TASK TO CARRY OUT »
Output the full listing below exactly; the images stay out.

DATA BLOCK »
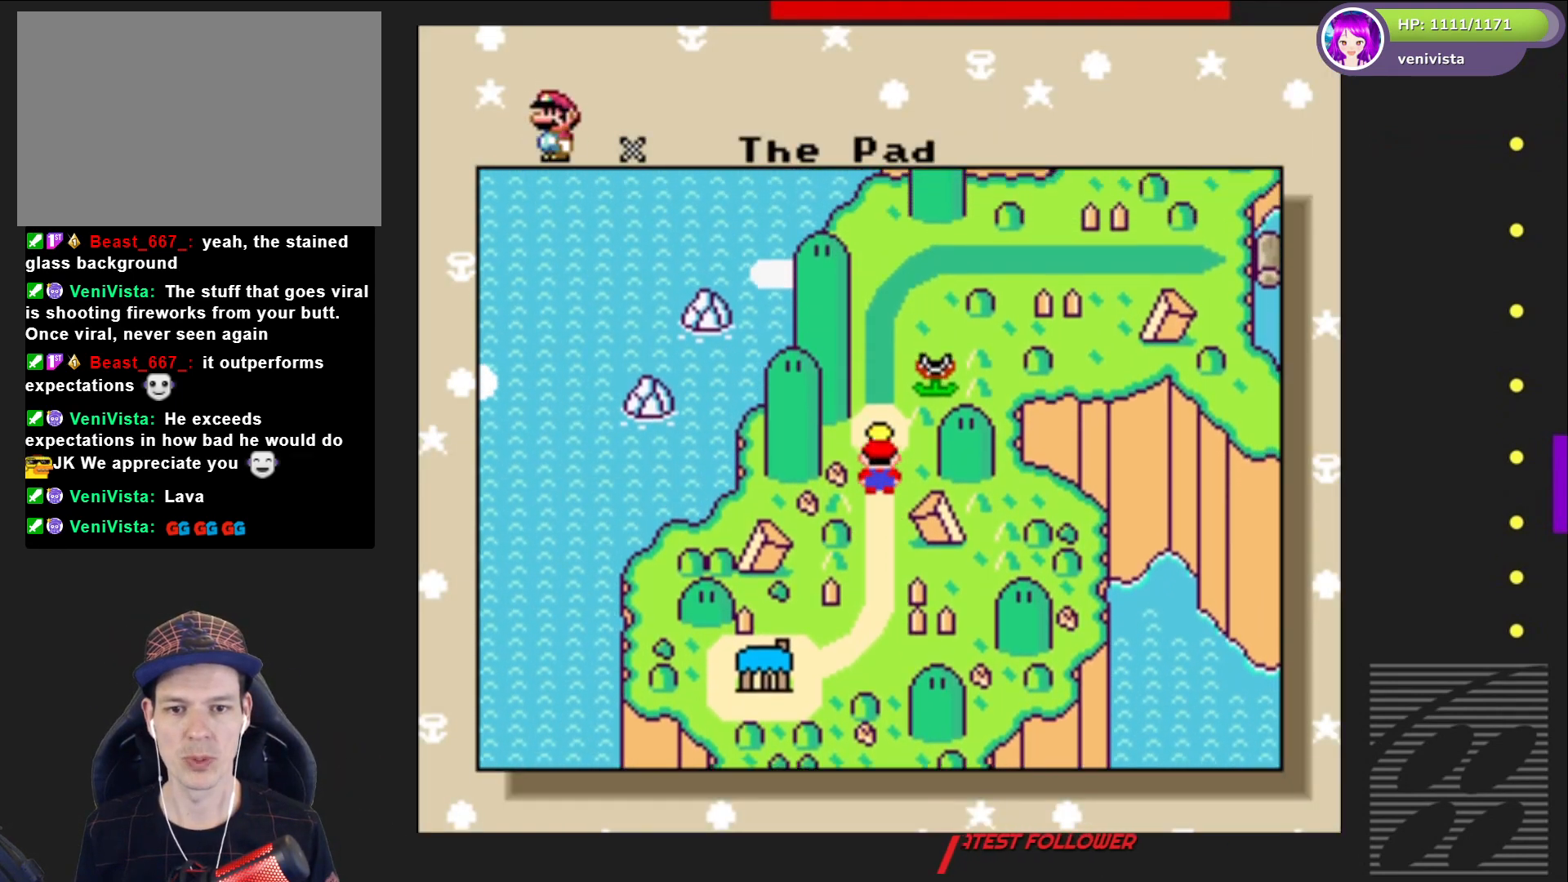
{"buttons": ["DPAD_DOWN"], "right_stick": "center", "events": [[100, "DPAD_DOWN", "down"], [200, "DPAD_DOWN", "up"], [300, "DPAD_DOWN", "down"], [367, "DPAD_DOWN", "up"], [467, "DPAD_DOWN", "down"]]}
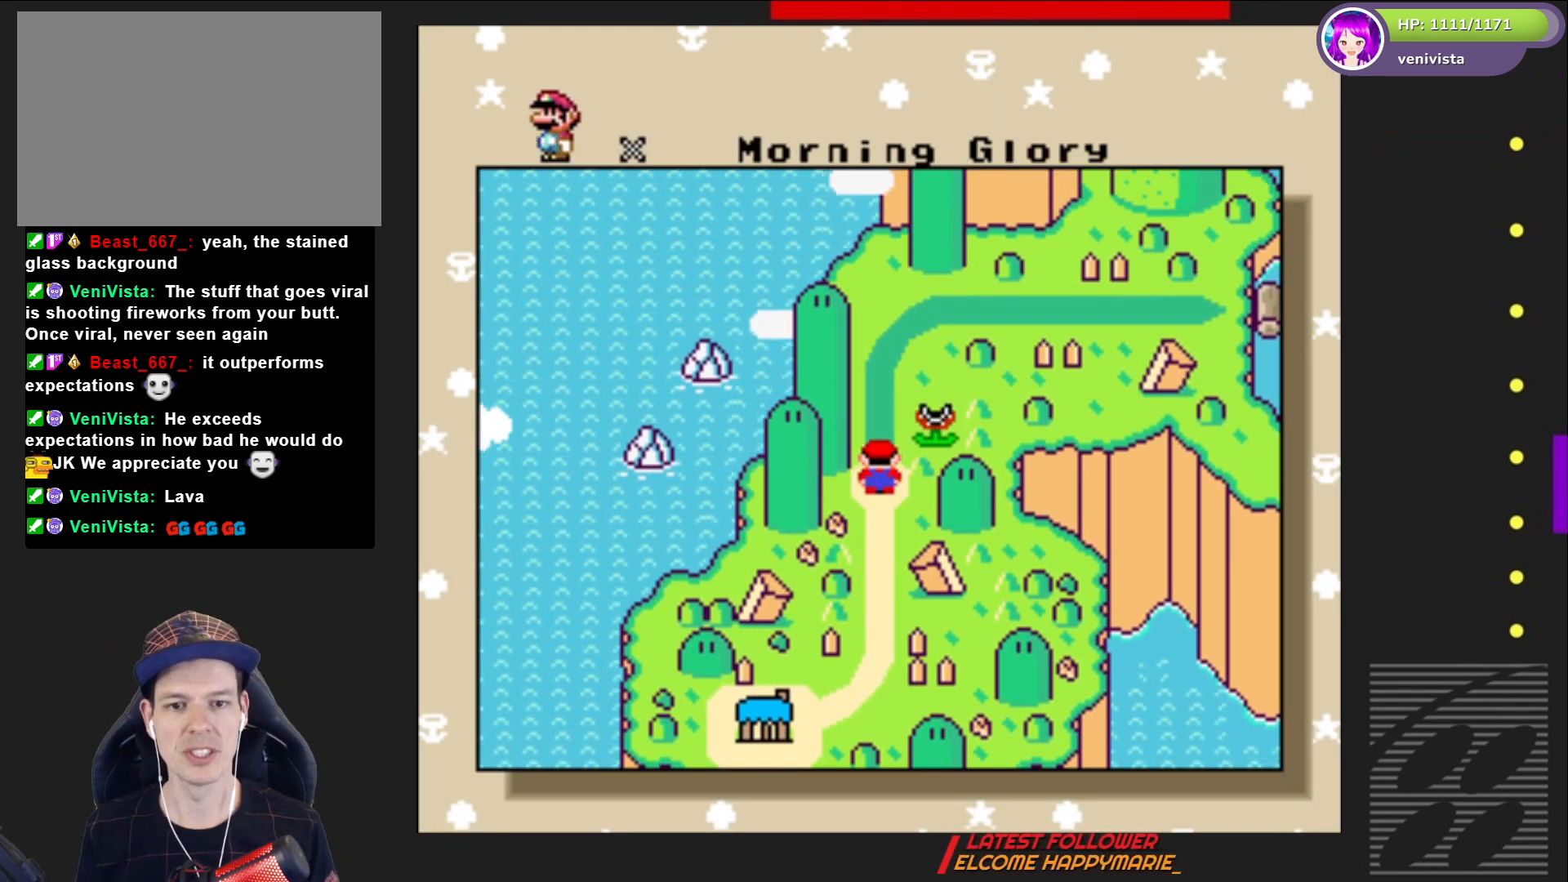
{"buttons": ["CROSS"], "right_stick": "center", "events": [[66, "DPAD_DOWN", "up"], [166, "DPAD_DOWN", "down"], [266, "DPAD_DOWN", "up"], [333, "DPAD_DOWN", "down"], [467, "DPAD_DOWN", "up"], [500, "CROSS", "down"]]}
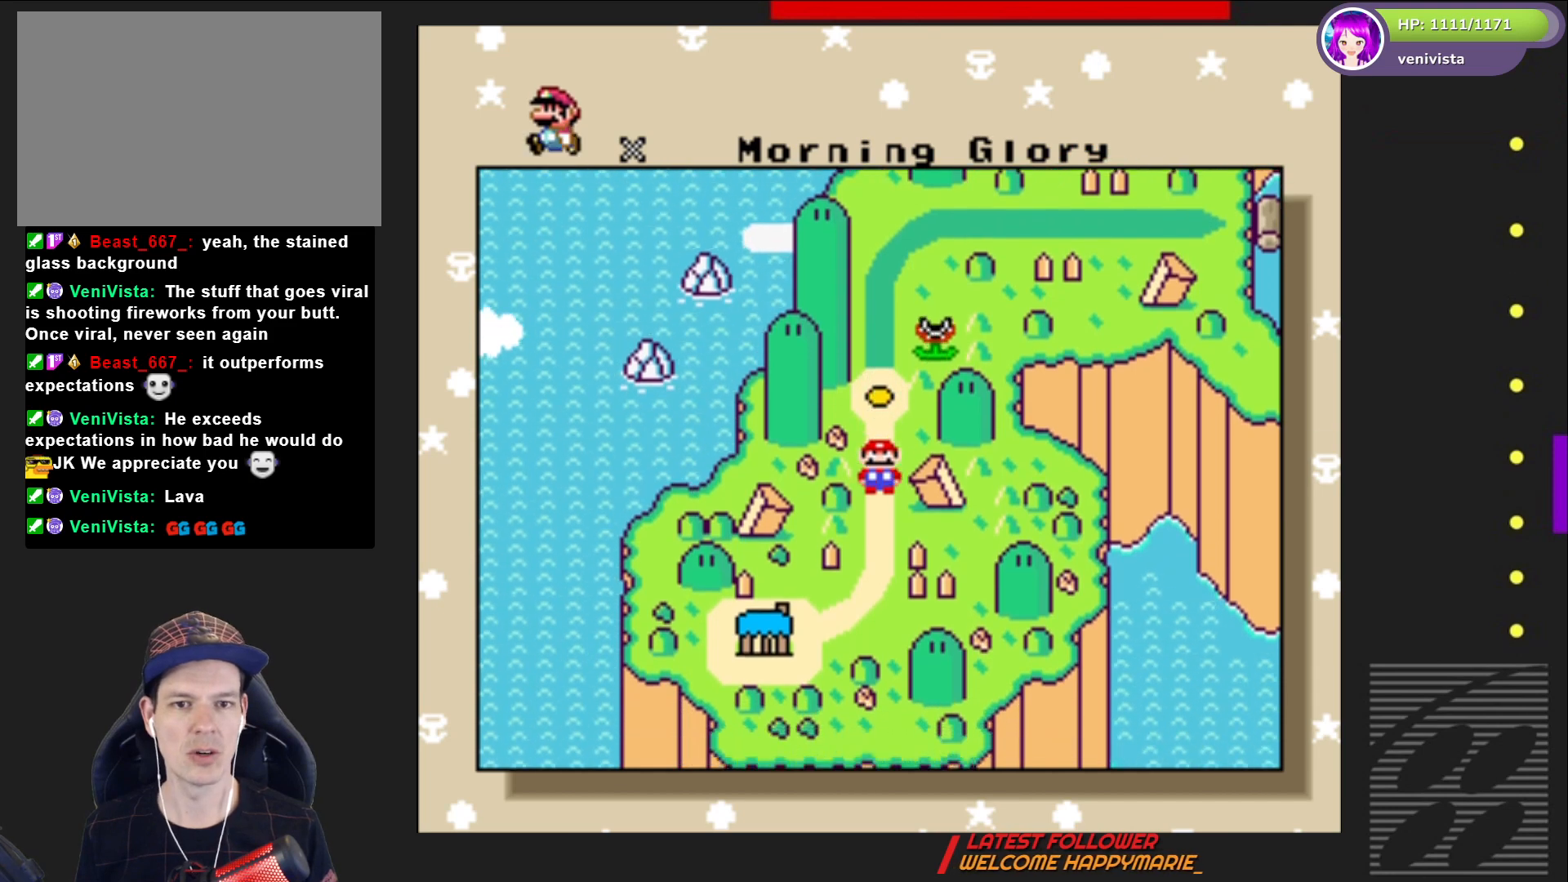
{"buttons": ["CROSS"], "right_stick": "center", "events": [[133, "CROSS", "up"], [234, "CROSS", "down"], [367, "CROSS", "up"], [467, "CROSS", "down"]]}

ANSWER TO THIS TASK »
{"buttons": ["DPAD_DOWN"], "right_stick": "center", "events": [[100, "DPAD_DOWN", "down"], [200, "DPAD_DOWN", "up"], [300, "DPAD_DOWN", "down"], [367, "DPAD_DOWN", "up"], [467, "DPAD_DOWN", "down"]]}
{"buttons": ["CROSS"], "right_stick": "center", "events": [[66, "DPAD_DOWN", "up"], [166, "DPAD_DOWN", "down"], [266, "DPAD_DOWN", "up"], [333, "DPAD_DOWN", "down"], [467, "DPAD_DOWN", "up"], [500, "CROSS", "down"]]}
{"buttons": ["CROSS"], "right_stick": "center", "events": [[133, "CROSS", "up"], [234, "CROSS", "down"], [367, "CROSS", "up"], [467, "CROSS", "down"]]}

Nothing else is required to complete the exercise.